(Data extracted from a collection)
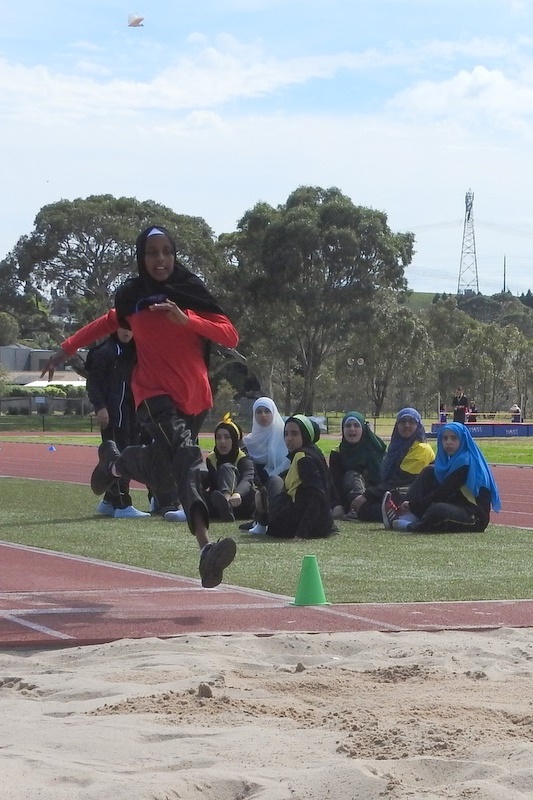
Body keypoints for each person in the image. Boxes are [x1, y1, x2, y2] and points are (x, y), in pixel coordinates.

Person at [41, 224, 239, 588]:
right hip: (152, 396)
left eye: (167, 251)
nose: (160, 259)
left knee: (163, 475)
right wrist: (64, 349)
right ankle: (205, 548)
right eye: (152, 252)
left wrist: (187, 318)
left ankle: (114, 464)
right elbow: (104, 323)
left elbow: (229, 334)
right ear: (141, 257)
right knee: (186, 462)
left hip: (194, 398)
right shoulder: (132, 297)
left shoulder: (190, 291)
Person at [383, 421, 501, 534]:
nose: (448, 442)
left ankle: (410, 525)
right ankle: (404, 514)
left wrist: (413, 505)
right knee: (429, 471)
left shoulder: (465, 462)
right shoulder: (451, 461)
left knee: (438, 510)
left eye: (454, 438)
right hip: (458, 504)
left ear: (463, 440)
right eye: (445, 438)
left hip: (474, 516)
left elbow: (443, 492)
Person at [85, 327, 150, 519]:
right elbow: (93, 382)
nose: (127, 332)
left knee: (126, 453)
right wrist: (100, 407)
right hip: (114, 414)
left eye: (131, 328)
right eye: (123, 327)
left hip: (131, 413)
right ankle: (122, 504)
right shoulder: (105, 352)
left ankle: (108, 501)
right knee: (116, 456)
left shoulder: (135, 351)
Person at [259, 414, 334, 540]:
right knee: (274, 482)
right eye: (286, 434)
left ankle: (261, 523)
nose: (289, 439)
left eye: (294, 434)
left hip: (304, 525)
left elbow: (317, 495)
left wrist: (301, 532)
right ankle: (260, 522)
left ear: (305, 435)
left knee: (273, 483)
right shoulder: (313, 451)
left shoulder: (303, 458)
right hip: (321, 522)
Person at [355, 407, 435, 523]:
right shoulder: (395, 447)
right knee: (366, 508)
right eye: (403, 421)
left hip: (414, 494)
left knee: (367, 509)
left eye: (411, 422)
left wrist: (368, 494)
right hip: (396, 491)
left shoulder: (422, 448)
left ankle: (403, 516)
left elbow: (401, 480)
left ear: (418, 426)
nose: (406, 425)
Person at [239, 397, 290, 534]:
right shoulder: (248, 442)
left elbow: (287, 464)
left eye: (267, 411)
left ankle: (264, 518)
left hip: (280, 485)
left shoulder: (284, 437)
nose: (263, 415)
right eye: (259, 412)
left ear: (274, 413)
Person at [329, 411, 386, 520]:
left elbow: (383, 479)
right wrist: (337, 504)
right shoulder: (337, 453)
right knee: (352, 475)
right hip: (349, 500)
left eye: (356, 425)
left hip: (374, 495)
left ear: (363, 429)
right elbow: (334, 483)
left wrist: (369, 495)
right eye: (348, 425)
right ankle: (359, 510)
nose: (352, 429)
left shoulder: (376, 450)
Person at [204, 414, 255, 522]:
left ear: (234, 440)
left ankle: (225, 501)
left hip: (242, 503)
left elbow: (248, 479)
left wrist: (237, 493)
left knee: (226, 468)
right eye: (218, 437)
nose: (222, 441)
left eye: (227, 437)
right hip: (218, 506)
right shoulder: (211, 459)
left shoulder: (244, 458)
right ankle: (223, 506)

**Directions for this task:**
Would you please print the entries once more, word for word, minus the pictures?

**Output below:**
Body keypoints for each person in the image. Boxes are [x1, y1, x2, y2] and points are (x, y), in pixel coordinates.

Person at [41, 224, 239, 588]:
right hip: (152, 396)
left eye: (167, 251)
nose: (160, 259)
left knee: (163, 475)
right wrist: (64, 349)
right ankle: (205, 548)
right eye: (152, 252)
left wrist: (187, 318)
left ankle: (114, 464)
right elbow: (104, 323)
left elbow: (229, 334)
right ear: (141, 257)
right knee: (186, 462)
left hip: (194, 398)
right shoulder: (132, 297)
left shoulder: (190, 291)
Person at [383, 421, 501, 534]:
nose: (448, 442)
left ankle: (410, 525)
right ankle: (404, 514)
left wrist: (413, 505)
right knee: (429, 471)
left shoulder: (465, 462)
right shoulder: (451, 461)
left knee: (438, 510)
left eye: (454, 438)
right hip: (458, 504)
left ear: (463, 440)
right eye: (445, 438)
left hip: (474, 516)
left elbow: (443, 492)
Person at [85, 327, 150, 519]:
right elbow: (93, 382)
nose: (127, 332)
left knee: (126, 453)
right wrist: (100, 407)
right hip: (114, 414)
left eye: (131, 328)
right eye: (123, 327)
left hip: (131, 413)
right ankle: (122, 504)
right shoulder: (105, 352)
left ankle: (108, 501)
right knee: (116, 456)
left shoulder: (135, 351)
Person at [259, 414, 334, 540]:
right knee: (274, 482)
right eye: (286, 434)
left ankle: (261, 523)
nose: (289, 439)
left eye: (294, 434)
left hip: (304, 525)
left elbow: (317, 495)
left wrist: (301, 532)
right ankle: (260, 522)
left ear: (305, 435)
left knee: (273, 483)
right shoulder: (313, 451)
left shoulder: (303, 458)
right hip: (321, 522)
Person at [355, 407, 435, 523]:
right shoulder: (395, 447)
right knee: (366, 508)
right eye: (403, 421)
left hip: (414, 494)
left knee: (367, 509)
left eye: (411, 422)
left wrist: (368, 494)
right hip: (396, 491)
left shoulder: (422, 448)
left ankle: (403, 516)
left elbow: (401, 480)
left ear: (418, 426)
nose: (406, 425)
Person at [239, 397, 290, 534]:
right shoulder: (248, 442)
left elbow: (287, 464)
left eye: (267, 411)
left ankle: (264, 518)
left hip: (280, 485)
left shoulder: (284, 437)
nose: (263, 415)
right eye: (259, 412)
left ear: (274, 413)
Person at [329, 411, 386, 520]:
left elbow: (383, 479)
right wrist: (337, 504)
right shoulder: (337, 453)
right knee: (352, 475)
right hip: (349, 500)
left eye: (356, 425)
left hip: (374, 495)
left ear: (363, 429)
right elbow: (334, 483)
left wrist: (369, 495)
right eye: (348, 425)
right ankle: (359, 510)
nose: (352, 429)
left shoulder: (376, 450)
Person at [204, 414, 255, 522]:
left ear: (234, 440)
left ankle: (225, 501)
left hip: (242, 503)
left elbow: (248, 479)
left wrist: (237, 493)
left knee: (226, 468)
right eye: (218, 437)
nose: (222, 441)
left eye: (227, 437)
right hip: (218, 506)
right shoulder: (211, 459)
left shoulder: (244, 458)
right ankle: (223, 506)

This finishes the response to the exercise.